Quinion's World Wide Words has this to say about other terms using "Dutch"
posted by grateful at 1:15 PM on October 12, 2005


'Dutch' as a pejorative meaning cheap or inadequate comes from the massive English rivalry with the Dutch for colonial power and command of trade routes during the Age of Sail. You can find a bewilderingly long list of expressions like 'Dutch treat', 'Dutch courage', 'Dutch uncle', 'Dutch auction', 'Dutch trade' etc, all of which were once employed as a way of demeaning Dutch everything and implying cheapness.

What that has to do with your shirt, I don't know.
posted by Miko at 2:11 PM on October 12, 2005


Have you tried contacting 365.com and asking them?

(not a snark, just curious)
posted by Catch at 3:50 PM on October 12, 2005


The description for the shirt says, "That's a bit of a Dutch picnic!" My assumption for the tone of this leads me to believe it means something like a clusterf**k. Chinese fire drill, anyone?* After all, the store is based in the UK, so (as mentioned) there's probably some rivalry there. On the other hand, their slogan is "By the fans for the fans!", so perhaps the shirt is for fans of the Dutch soccer team, and indicates that they feel a game against any opponent is a "picnic" - easy, maybe so much so it's almost not worth the time it takes.
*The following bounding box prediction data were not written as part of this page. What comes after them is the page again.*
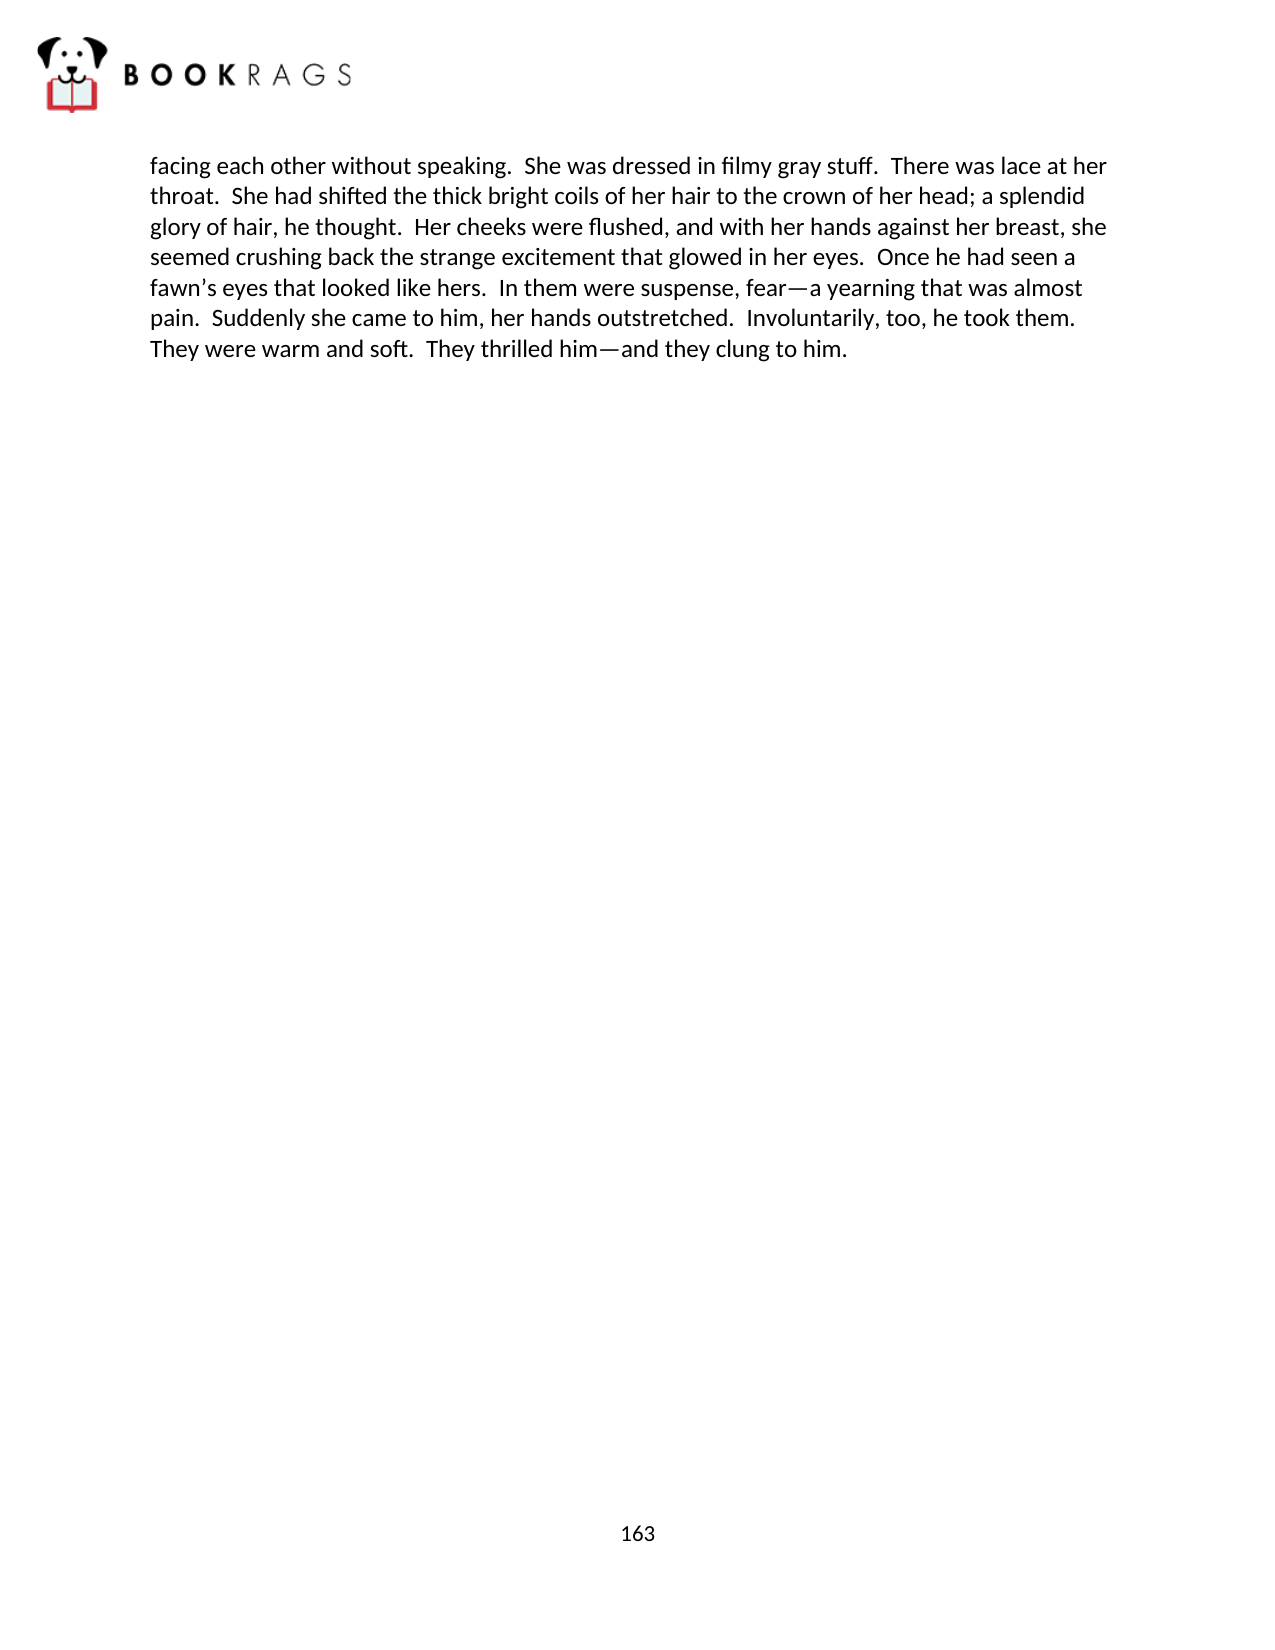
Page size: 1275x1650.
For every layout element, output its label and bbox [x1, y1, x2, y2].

picture [37, 37, 351, 113]
text [150, 150, 1125, 364]
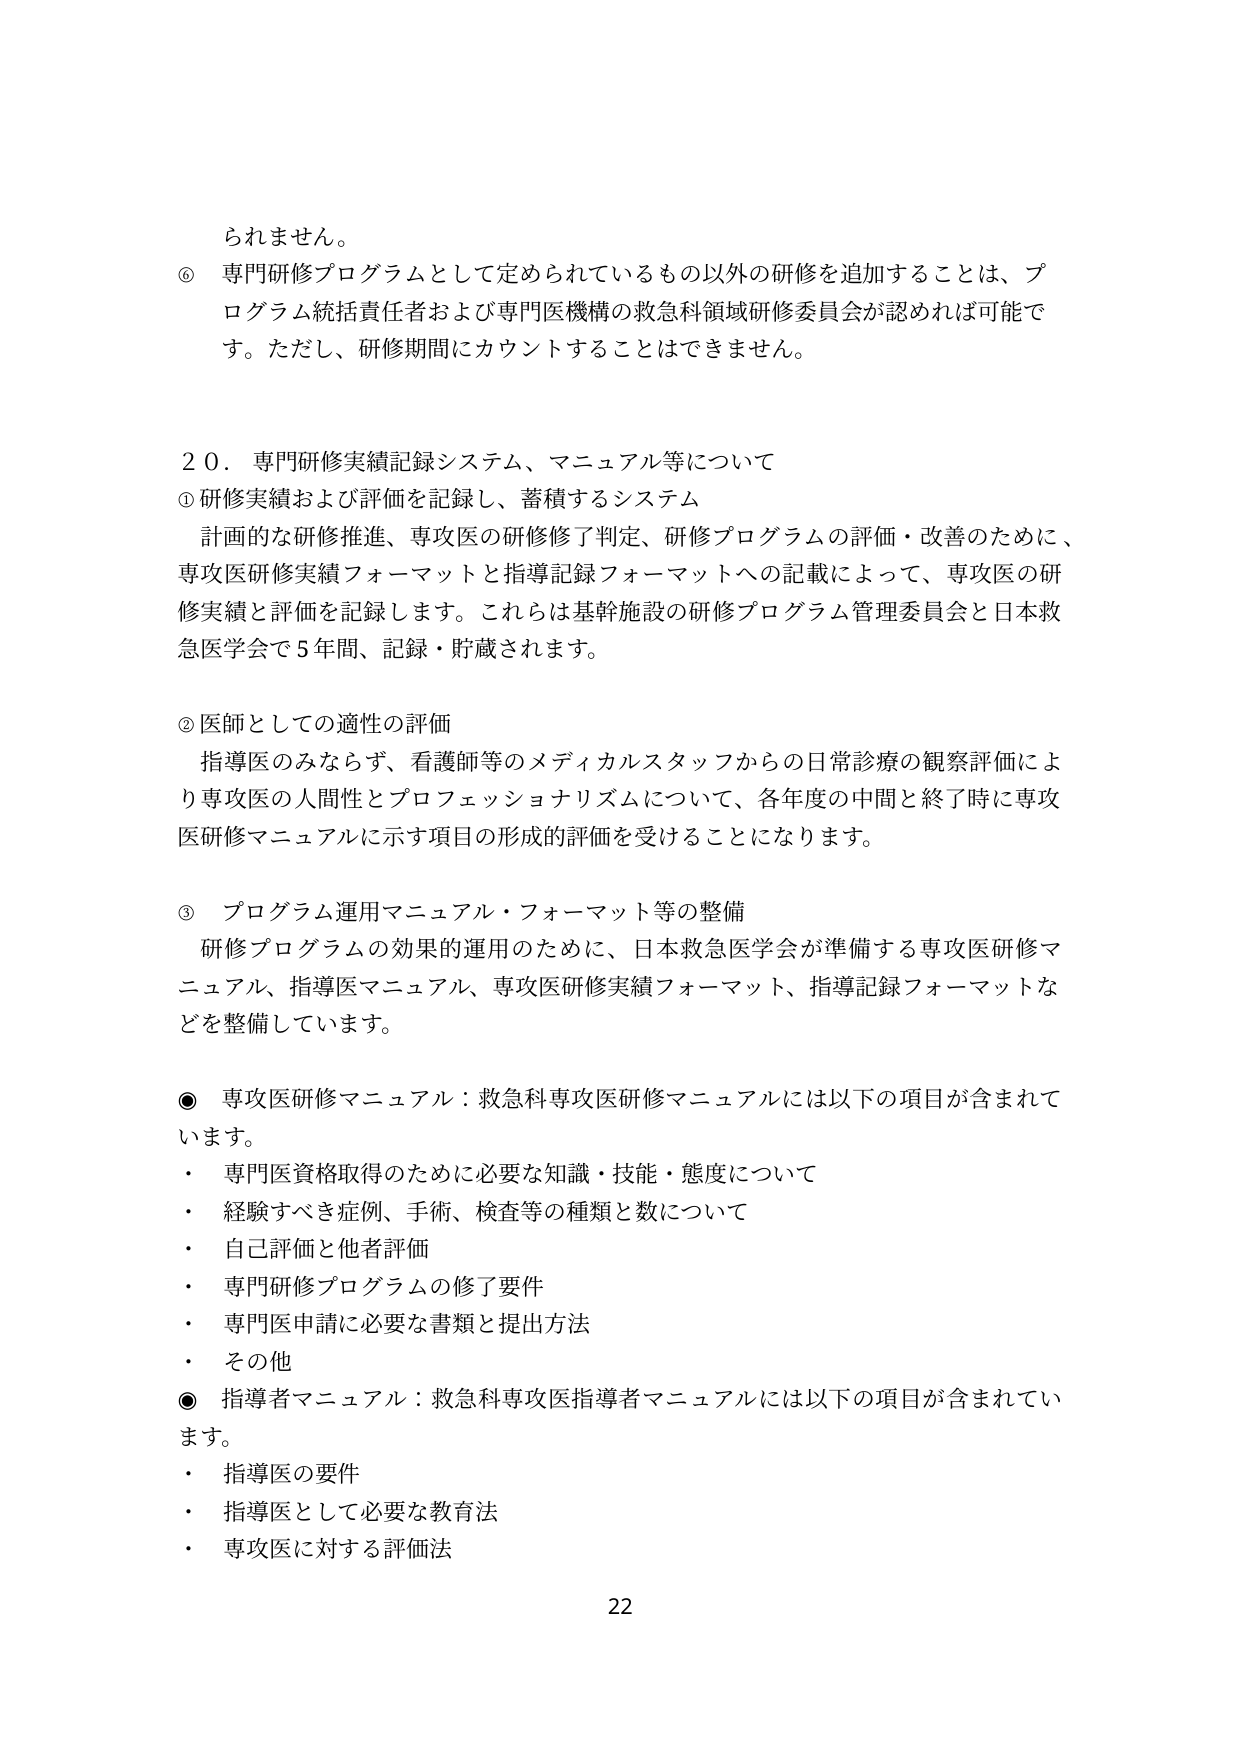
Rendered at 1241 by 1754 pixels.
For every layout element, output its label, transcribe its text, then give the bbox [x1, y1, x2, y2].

text ・ 指導医の要件 [177, 1454, 1063, 1492]
text ・ 専門研修プログラムの修了要件 [177, 1267, 1063, 1304]
text ・ 経験すべき症例、手術、検査等の種類と数について [177, 1192, 1063, 1229]
text 研修プログラムの効果的運用のために、日本救急医学会が準備する専攻医研修マニュアル、指導医マニュアル、専攻医研修実績フォーマット、指導記録フォーマットなどを整備しています。 [177, 929, 1063, 1042]
text ・ 専門医資格取得のために必要な知識・技能・態度について [177, 1154, 1063, 1192]
text ２０． 専門研修実績記録システム、マニュアル等について [177, 442, 1063, 479]
list 専門研修プログラムとして定められているもの以外の研修を追加することは、プログラム統括責任者および専門医機構の救急科領域研修委員会が認めれば可能です。ただし、研修期間にカウントすることはできません。 [177, 254, 1063, 367]
text ◉ 指導者マニュアル：救急科専攻医指導者マニュアルには以下の項目が含まれています。 [177, 1379, 1063, 1454]
text ・ 自己評価と他者評価 [177, 1229, 1063, 1267]
text ・ 指導医として必要な教育法 [177, 1492, 1063, 1529]
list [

*No offense meant toward any Chinese, or firemen, or Chinese firemen. Just pointing out a more common saying (with a similar meaning?)
posted by attercoppe at 8:52 PM on October 12, 2005


desuetude: my first stop for this kind of reference is a book by Jonathon Green: Words Apart: The Language of Prejudice (1996). I don't have it near me to check for Dutch Picnic, but it is interesting reading and good reference. The Powell's robot appears to have partially confused this book with a different Words Apart: A dictionary of Northern Ireland English but it looks like the listing is otherwise right.